◆ EXERCISE DIRECTIONS ◆
Look through the records below for lines containing the string "Federal", and report how many there are, nothing else.

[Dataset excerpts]
___

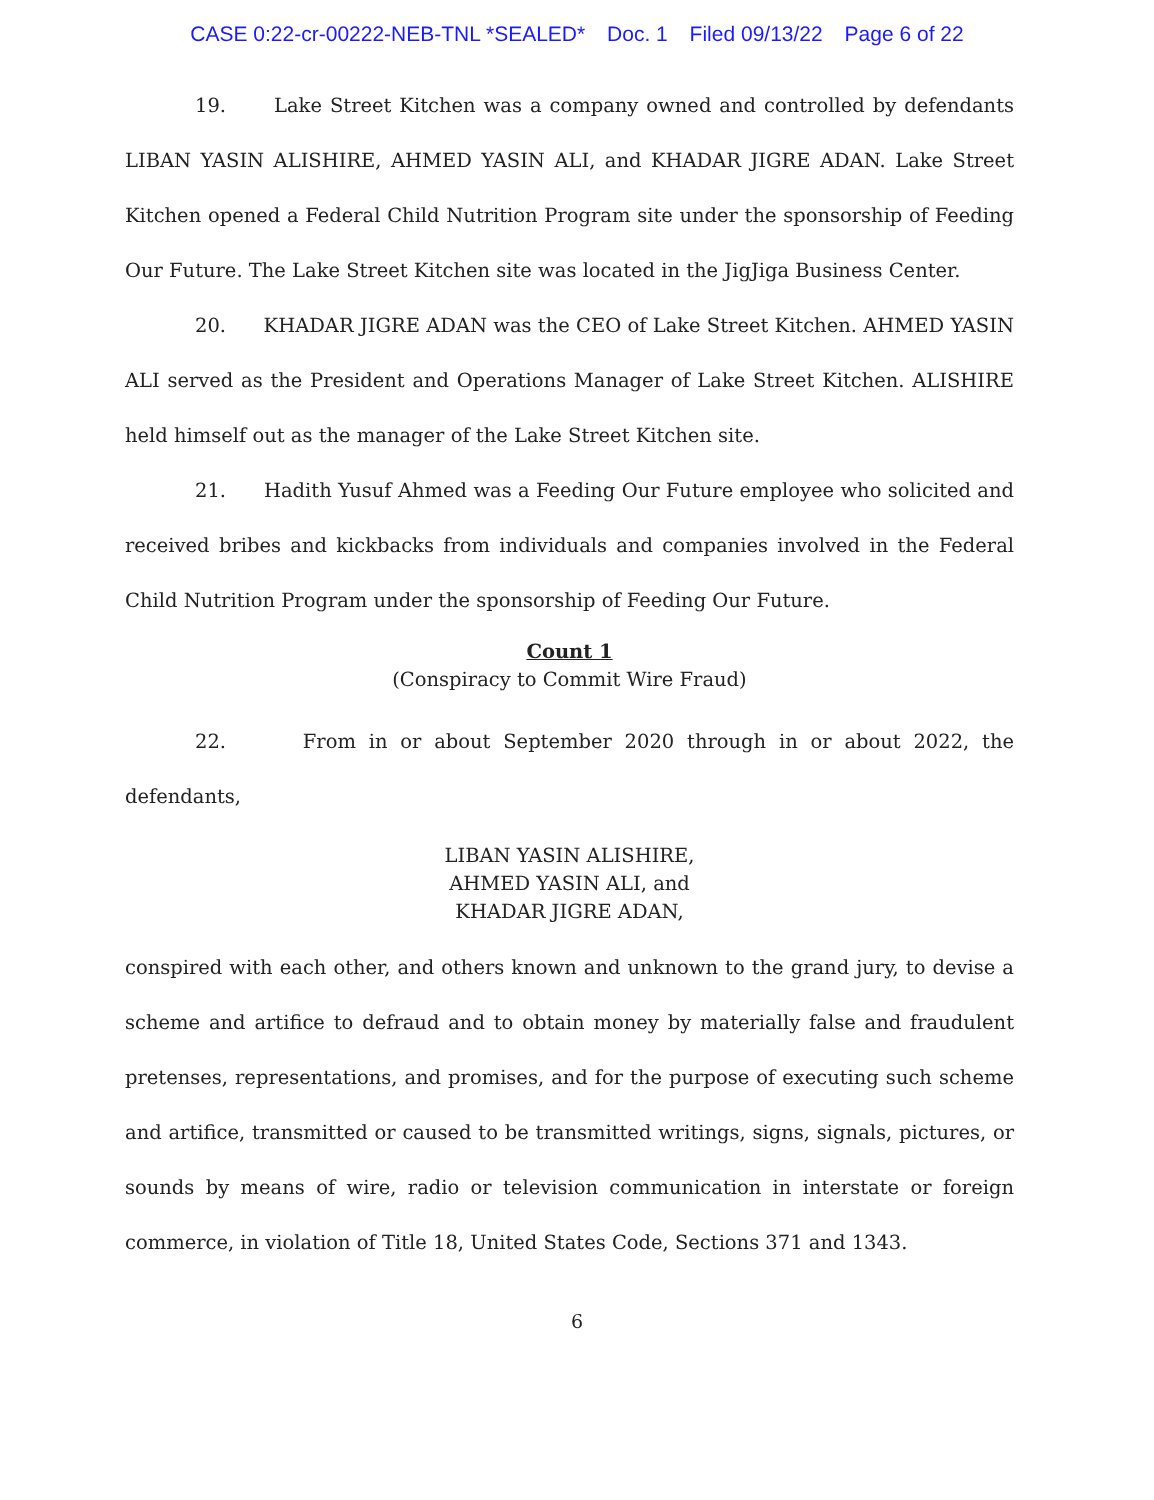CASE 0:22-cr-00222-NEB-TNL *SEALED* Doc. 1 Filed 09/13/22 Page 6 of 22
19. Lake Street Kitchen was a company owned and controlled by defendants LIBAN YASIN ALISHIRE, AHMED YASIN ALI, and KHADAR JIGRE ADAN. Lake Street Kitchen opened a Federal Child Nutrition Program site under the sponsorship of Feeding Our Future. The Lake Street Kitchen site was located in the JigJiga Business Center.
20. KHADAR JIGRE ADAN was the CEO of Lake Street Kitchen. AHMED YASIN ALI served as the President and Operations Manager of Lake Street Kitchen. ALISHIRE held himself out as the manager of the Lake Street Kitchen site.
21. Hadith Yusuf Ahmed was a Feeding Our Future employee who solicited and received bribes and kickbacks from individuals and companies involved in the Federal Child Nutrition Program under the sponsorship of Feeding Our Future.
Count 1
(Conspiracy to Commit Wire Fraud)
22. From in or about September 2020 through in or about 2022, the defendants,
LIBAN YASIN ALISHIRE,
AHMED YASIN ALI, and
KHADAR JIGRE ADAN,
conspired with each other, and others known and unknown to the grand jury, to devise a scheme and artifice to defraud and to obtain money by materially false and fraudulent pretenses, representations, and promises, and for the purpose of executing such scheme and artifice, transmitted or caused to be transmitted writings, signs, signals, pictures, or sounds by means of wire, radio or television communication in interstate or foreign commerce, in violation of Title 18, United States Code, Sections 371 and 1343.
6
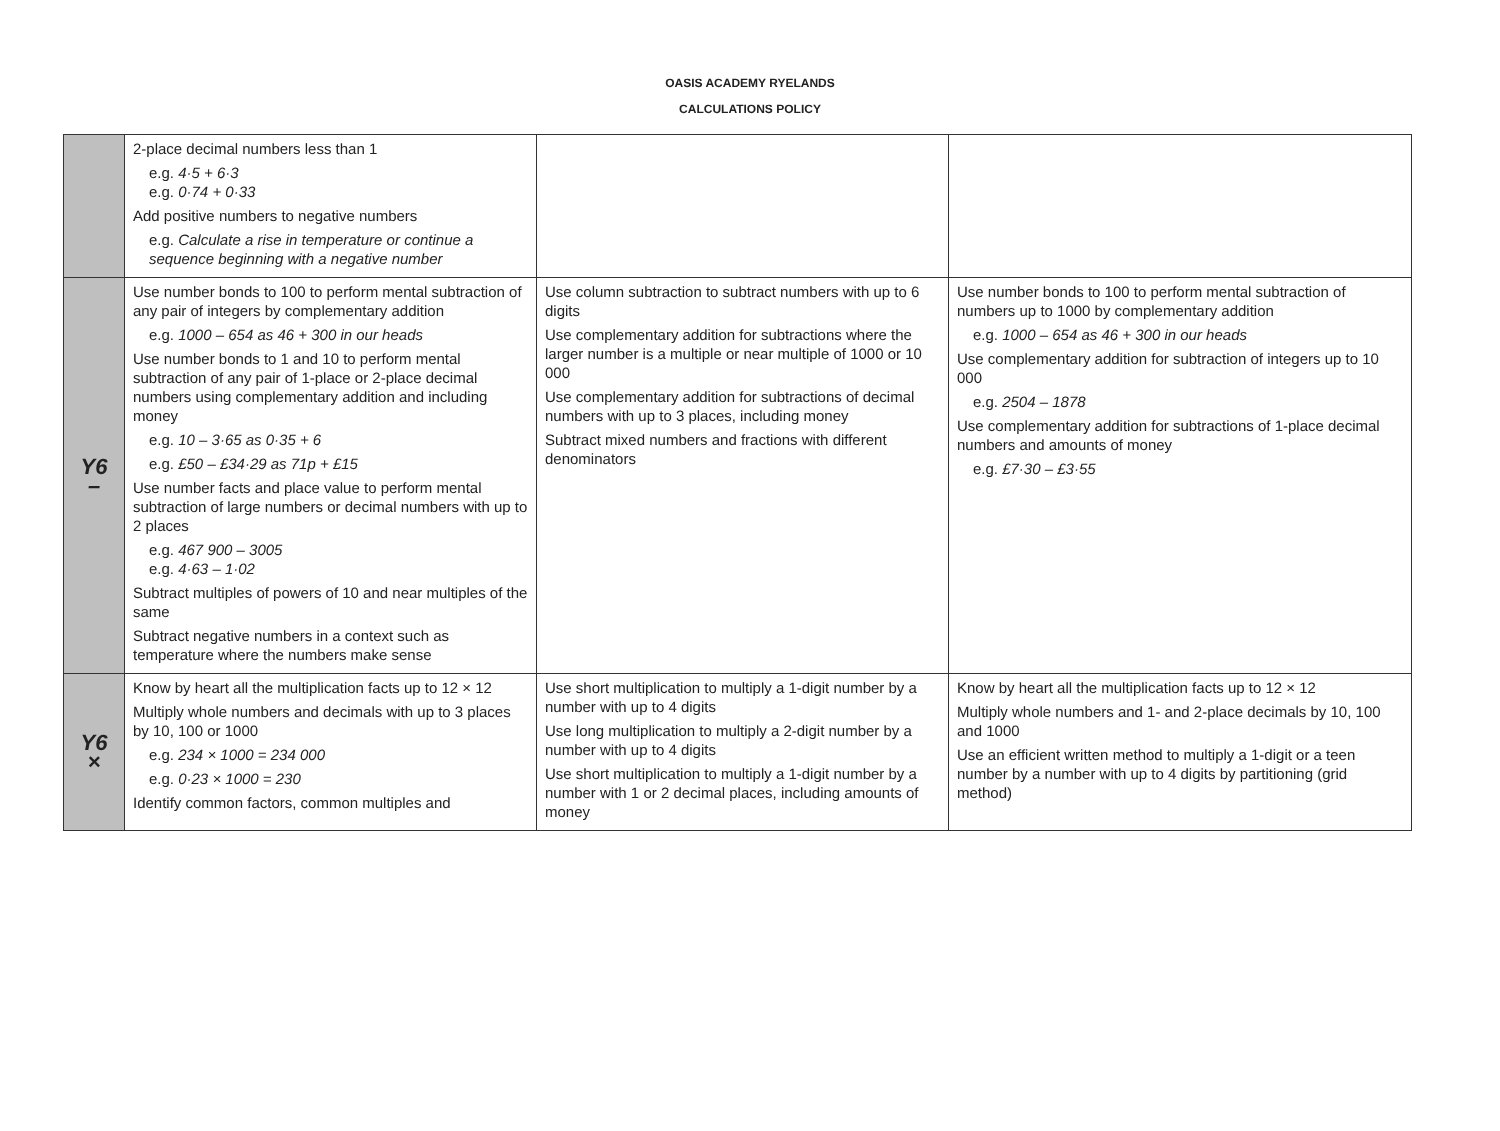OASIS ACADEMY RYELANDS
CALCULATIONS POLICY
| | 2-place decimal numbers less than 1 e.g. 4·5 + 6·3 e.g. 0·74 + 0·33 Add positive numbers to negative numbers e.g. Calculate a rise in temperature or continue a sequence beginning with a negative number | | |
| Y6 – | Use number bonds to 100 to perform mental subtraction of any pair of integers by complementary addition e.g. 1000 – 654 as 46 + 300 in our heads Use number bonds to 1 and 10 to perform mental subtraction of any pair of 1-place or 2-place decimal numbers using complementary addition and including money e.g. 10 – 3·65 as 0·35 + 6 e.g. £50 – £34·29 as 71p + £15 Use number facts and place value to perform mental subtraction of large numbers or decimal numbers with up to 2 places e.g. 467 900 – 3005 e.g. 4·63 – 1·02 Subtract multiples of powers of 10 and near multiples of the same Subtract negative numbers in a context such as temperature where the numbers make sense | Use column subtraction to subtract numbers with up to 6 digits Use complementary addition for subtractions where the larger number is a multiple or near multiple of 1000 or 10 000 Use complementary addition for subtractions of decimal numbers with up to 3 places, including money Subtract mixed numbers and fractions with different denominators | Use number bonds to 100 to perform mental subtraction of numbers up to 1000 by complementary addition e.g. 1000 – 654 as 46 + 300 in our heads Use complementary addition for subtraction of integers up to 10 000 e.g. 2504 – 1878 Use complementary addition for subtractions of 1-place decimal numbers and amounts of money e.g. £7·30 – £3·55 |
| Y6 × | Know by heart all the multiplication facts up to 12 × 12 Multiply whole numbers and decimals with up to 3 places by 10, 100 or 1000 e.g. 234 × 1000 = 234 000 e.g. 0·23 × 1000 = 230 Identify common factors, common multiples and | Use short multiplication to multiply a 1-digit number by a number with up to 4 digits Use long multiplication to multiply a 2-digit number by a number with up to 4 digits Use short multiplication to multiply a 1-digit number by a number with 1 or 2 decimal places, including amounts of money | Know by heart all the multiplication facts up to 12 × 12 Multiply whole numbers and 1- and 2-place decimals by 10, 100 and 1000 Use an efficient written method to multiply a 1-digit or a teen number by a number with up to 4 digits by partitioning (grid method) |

___

◆ EXERCISE RESPONSE ◆
2